Obwohl ihr die Gesichter der Dörfler bereits verrieten, dass sie die Antwort gar nicht wissen wollte, stellte Dinka die Frage, die ihr auf der Seele brannte, doch: „Wo ist meine Mutter?“

„Ach, liebes Kind!“ Die Stimme des Lehrers bebte. „Diese schwarzäugige Hexe ritt direkt zum Haus deiner Mutter, wo diese sie schon zu erwarten schien.“ Er machte eine Pause, strich sich über das Haar, als wollte er das Weitersprechen vermeiden. Doch er gab sich einen Ruck und fuhr fort: „Aus der Entfernung sah es so aus, als würden sie sich nur gegenüberstehen und sich anstarren, bis auf einmal, aus heiterem Himmel, diese riesige Flamme in den Himmel schoss.“ Die beiden anderen Augenzeugen nickten mit versteinerten Mienen. »Das Feuer war so grell, dass man keine Einzelheiten sehen konnte, aber wir haben gesehen, wie die schwarze Hexe auf ihrem Dämonenpferd davonjagte.“ Er deutete in die Richtung des Waldes.
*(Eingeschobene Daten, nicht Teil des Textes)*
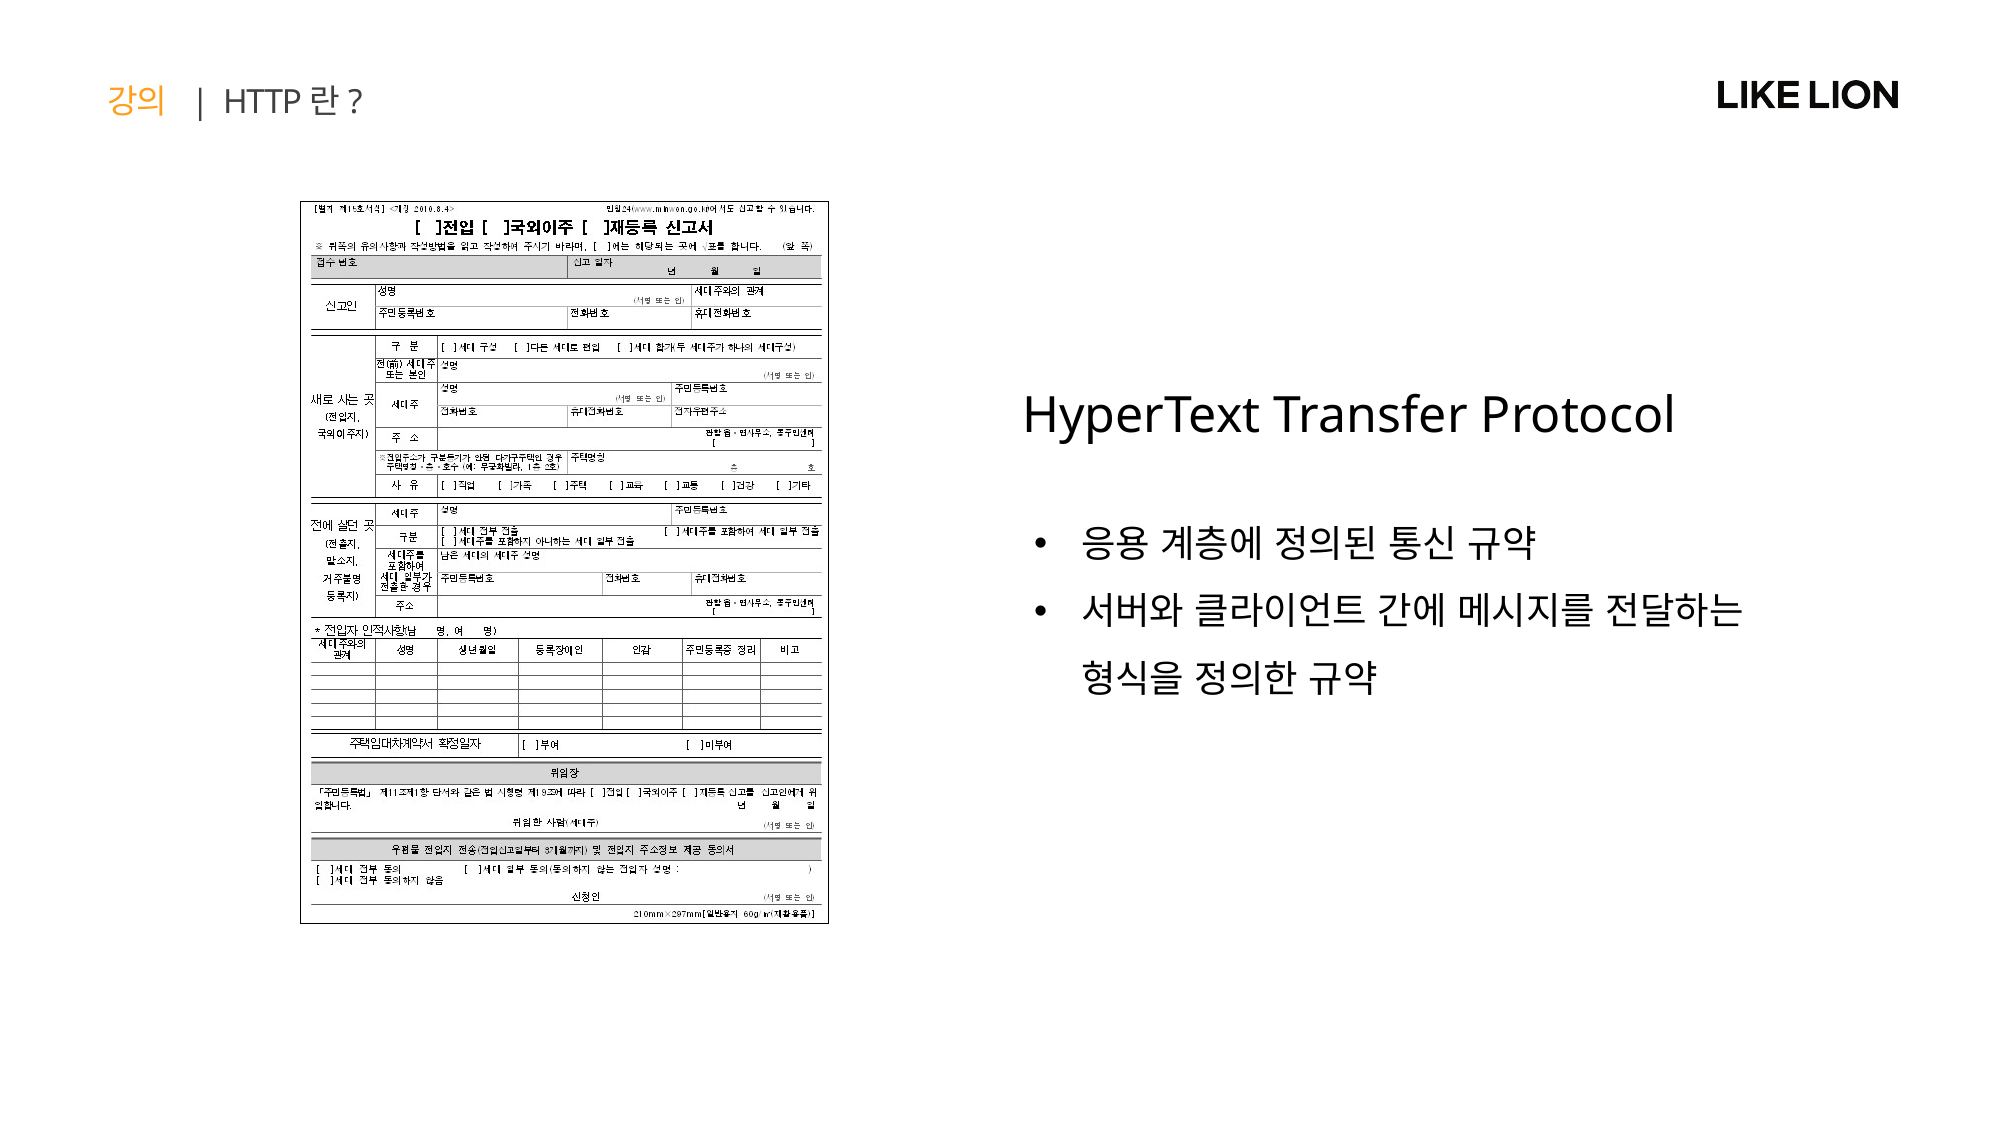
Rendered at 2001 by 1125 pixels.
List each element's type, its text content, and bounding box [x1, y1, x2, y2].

In jene Richtung, in die Dinka vor einigen Monaten selbst aufgebrochen war.

„Deine Mutter war eine Roya!“

Hätte Rune sie nicht immer noch am Arm festgehalten, wäre Dinka auf den erschrockenen Gronte losgegangen. „Bist du verrückt? Hast du nicht zugehört? Eine Roya ist gekommen, um sie zu töten. Sie selbst...“ Sie brach ab, versuchte mit aller Macht, den Gedanken zu unterdrücken, der sich in ihr formte. Sie selbst ist die abtrünnige Roya gewesen, nach der wir hier suchen wollten! Diese unmögliche Vorstellung nach all den körperlichen Strapazen forderte ihren Tribut. Geradezu dankbar hieß Dinka die Dunkelheit der Ohnmacht willkommen.